§ **Supplied records**
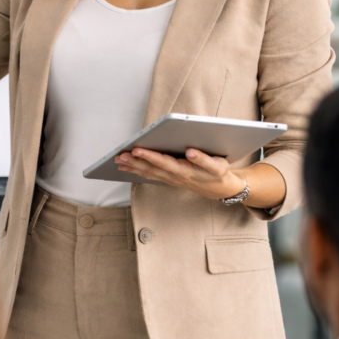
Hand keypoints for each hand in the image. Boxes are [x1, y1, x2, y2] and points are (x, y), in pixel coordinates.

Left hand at [115, 147, 246, 200]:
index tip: (137, 150)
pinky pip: (150, 175)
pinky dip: (137, 171)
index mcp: (185, 171)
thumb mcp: (218, 166)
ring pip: (148, 173)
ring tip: (118, 161)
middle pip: (151, 168)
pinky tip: (127, 167)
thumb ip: (204, 159)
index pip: (163, 162)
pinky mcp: (169, 179)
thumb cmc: (218, 173)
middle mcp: (175, 176)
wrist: (220, 189)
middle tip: (119, 156)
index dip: (149, 156)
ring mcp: (170, 179)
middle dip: (134, 162)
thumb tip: (190, 151)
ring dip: (132, 167)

§ **Work item**
Look through the data above. Copy every line with the string "hand" in it.

§ **Response**
Hand keypoints for each hand in the image. Boxes are [x1, y1, x2, y2] and points are (x, y), in pixel coordinates.
Left hand at [115, 147, 246, 200]:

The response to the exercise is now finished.